**Document section**
#####
In article <3xs_g.22687$***@dukeread09>,
Arne Vajhøj <***@vajhoej.dk> writes:
> Bill Gunshannon wrote:
>> In article <wbf_g.22664$***@dukeread09>,
>> Arne Vajhøj <***@vajhoej.dk> writes:
>>> Bill Gunshannon wrote:
>>>> Actually, C doesn't care about null terminated strings any more than
>>>> any other language. You are free to create arrays of char that contain
>>>> strings in any format you prefer. All you have to do is write routines
>>>> to deal with them.
>>> Not quite true.
>>>
>>> The compiler itself generate null terminated char arrays for
>>> string literals.
>>
>> And, as I stated later on, so does the Ada compiler.
>
> Yep, but that was wrong too.
OK, if you say so. But all the examples I had here (we used to use
Ada and the gnat compiler as the basic beginner programming language)
come have ASCII characters with at least one null at the end. Ada
may not use that null for anything, but it's still there.
>
>> It is not the
>> composition of the character array that is the problem, it is the
>> handling of it.
>
> To make it safe there should be a length.
True.
>
> And if there is a length, then the null bytes is not needed.
Also true. So, why does the Ada compiler put them there? Probably just
wasting space as it does in may other ways as well.
>
>>>> And for all of you who feel much more comfortable with Ada, now that we
>>>> know there is no longer a DEC Ada and GNAT is the future, try writting a
>>>> program with a few strings in it, compile it with GNAT and then pass the
>>>> executable thru the Unix "strings" command. For those of you not familiar
>>>> with it, it will find and print out the strings in a binary file. It does
>>>> this by looking for strings of ASCII that end in a null. It usually returns
>>>> a lot of bogus strings cause lots of null terminated ASCII happens by pure
>>>> chance, but it also returns all the real strings. Why do I mention this?
#####
**Work order 1**
Answer these questions from the thread on null-terminated strings in C and Ada:
(a) What does the compiler generate for string literals, according to Arne Vajhøj?
(b) Which language and compiler are said to have been used as the basic beginner programming language?
(c) What does the Unix "strings" command look for in a binary file?
**Work order 2**
Carry on the thread about null-terminated strings in C and Ada, starting after its final sentence.

**Data**
#####
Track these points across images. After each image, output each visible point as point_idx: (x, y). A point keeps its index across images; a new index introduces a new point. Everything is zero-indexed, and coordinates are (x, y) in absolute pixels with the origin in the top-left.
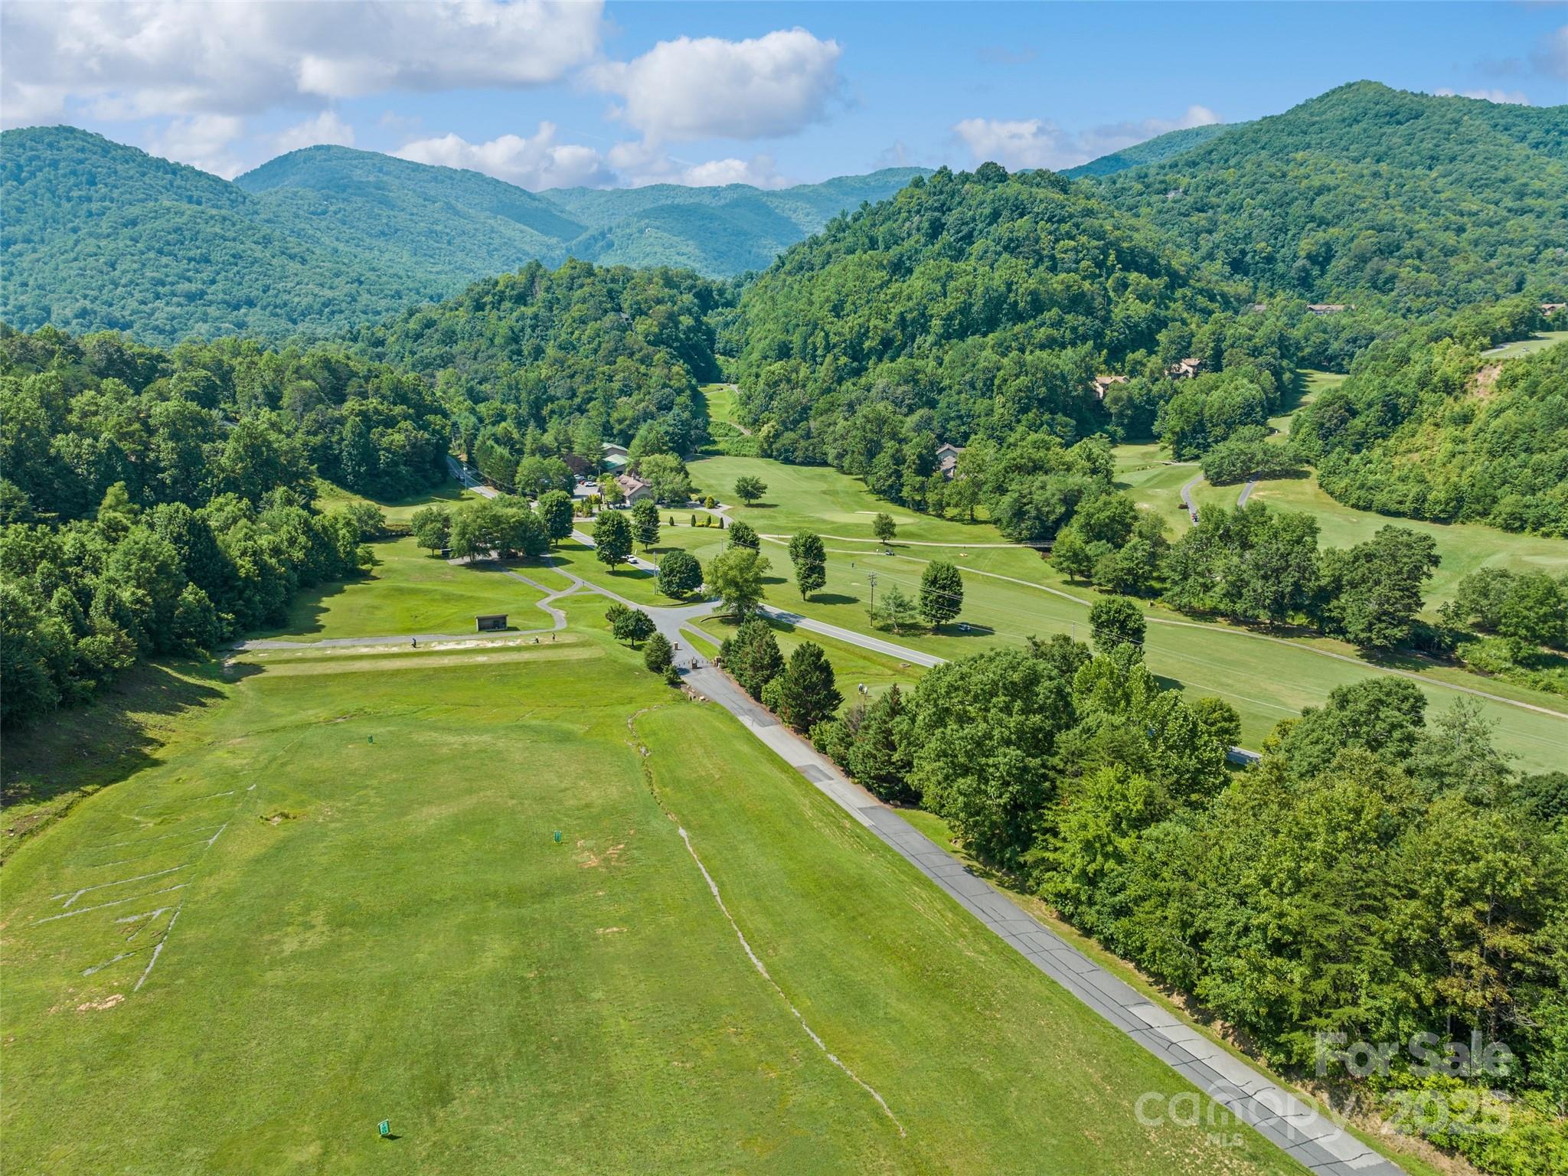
#####
**Task answer 1**
(a) Null terminated char arrays.
(b) Ada and the gnat compiler.
(c) Strings of ASCII that end in a null.

**Task answer 2**
>>>> Because it will print out all the strings in your Ada program. Anybody
>>>> want to take a guess at what that means?
>>> The format is not a C string.
>>>
>>> The format appears to be (based on a hex dump):
>>>
>>> * N bytes
>>> * 0-7 nul bytes padding length to multipla of 8
>>> * 4 bytes with 1
>>> * 4 bytes with N
>>
>> Sure looks like one to the strings command. :-)
>
> Probably because the 1 bytes is not printable.
After it has seen the first null, the rest means nothing until it finds
the next thing that looks like a string. Four 1's and four byres of
relative garbage would not trigger this. If I can find a machine with
GNAT still on it I will have to try a few tests to see if I can get it
to create a string with no null at the end. (Just curious!)
>
> > As I stated, there is
>> nothing in the world stopping people from changing that constitutes a
>> "string" in C.
>
> Ofcourse there are.
>
> The C standard section 6.4.5 defines how a string literal
> is stored as bytes.
OK, and who wrote that definition? And why can't they re-define it
otherwise? And, if the null terminated string was such a problem.
why didn't they redefine it in the first place?
>
>> You can easily use the UCSD definition and make the first
>> byte (or more, depending on the size limitation you want to impose) a
>> length indicator and then write replacements for the standard string
>> manipulation routines to deal with them. Or use the VMS Descriptor
>> concept with the same requirement for new routines. The source to
>> numerous C compilers are available. One could easily make all of this
>> totally transparent to the developer. Why has it not been done? Apparently,
>> not enough people really care.
>
> It would no longer be C.
If the ANSI C committee defines it that way, it would most certainly be
C. (Not my opinion, but when I complain to people about ANSI C not being
C because it diverged from K&R I am always told the above!)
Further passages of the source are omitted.